Cara Mencegah Agar Tidak Keracunan Makanan

Berikut cara melakukan pencegahan agar tidak keracunan makanan saat Anda mengkonsumsi beberapa jenis makanan favorit Anda. Artikel ini merupaka kelanjutan dari artikel sebelumnya mengenai cara mengobati keracunan makanan. Tentunya bukankah mencegah iu lebih baik daripada mengobati? Yuk baca terus.

Cuci tangan, talenan dan peralatan yang digunakan untuk memasak ikan mentah, daging atau unggas (sebelum dan sesudah menyiapkan makanan) untuk mencegah penularan bakteri staphylococcus.

Hindari sushi, tiram pada cangkang mereka, minyak ikan, Caesar salad yang dibuat dengan telur mentah dan minuman yang terbuat dari bahan-bahan yang tidak dipasteurisasi sebagai makanan mentah merupakan tempat berkumpulnya bakteri.

Benar-benar menghapus noda jamur pada makanan (walau kecil) msalnya produk susu, daging, ham kaleng, irisan daging untuk makan siang.

Kontrol suhu dalam lemari es sehingga makanan seperti daging, unggas dan ikan selalu berada di atas 165 ° F (74 ° C), karena pada suhu ini sebagian besar bakteri binasa.

Masak daging sampai tidak ada pink, burung sampai sendi mereka tidak merah dan ikan sampai serpih.

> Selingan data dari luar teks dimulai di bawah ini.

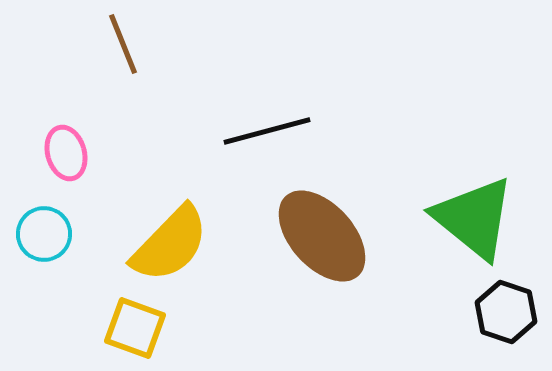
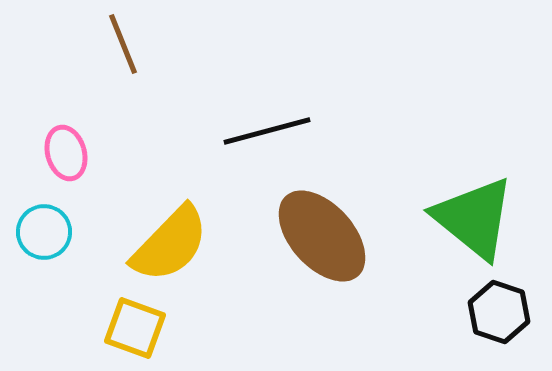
cyan circle: moved 2 px up
black hexagon: moved 7 px left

Dengan cara ini dipastikan bahwa mati sepenuhnya, semua bakteri yang berpotensi berbahaya.

Jangan gunakan telur yang dijual ditemukan retak.

Gunakan termometer daging terutama ketika memanggang dengan microwave potongan besar daging dan unggas. Hal ini juga memastikan matang.

Jangan biarkan air dari daging mentah menetes pada makanan lain karena makanan ini mungkin terkontaminasi.

Cuci dan sikat dengan baik pembuka karena retak dan celah-celah bakteri dapat menyembunyikan.

Sering-seringlah mengganti spons untuk mencuci dan menggunakan handuk kertas untuk membersihkan permukaan kerja.

Jangan memilih atau makan jamur liar, karena beberapa mengandung racun yang dapat menyerang sistem saraf pusat dan dapat mematikan.

Jangan makan makanan yang tidak menyenangkan atau penampilan atau bau yang berasal dari botol retak, kaleng atau cairan bening bengkak dan memar yang telah menjadi keruh.

Dapatkan bantuan medis dalam kasus berikut:

Muntah dan diare berlimpah selama lebih dari 24 jam.
Kesulitan menelan, berbicara atau bernapas
Kelemahan otot atau kelumpuhan, terutama jika ini terjadi setelah makan jamur, makanan kaleng atau makanan laut.
Demam lebih dari 37.7 ° C.
Persistent, sakit perut lokal.
Dehidrasi: Jika Anda memiliki haus yang ekstrim, mulut kering, penurunan jumlah urine yang normal, dan apakah untuk mencubit bagian belakang kulit tangan Anda yang tetap terangkat.

Demikianlah tips cara mencegah agar tidak keracunan makanan.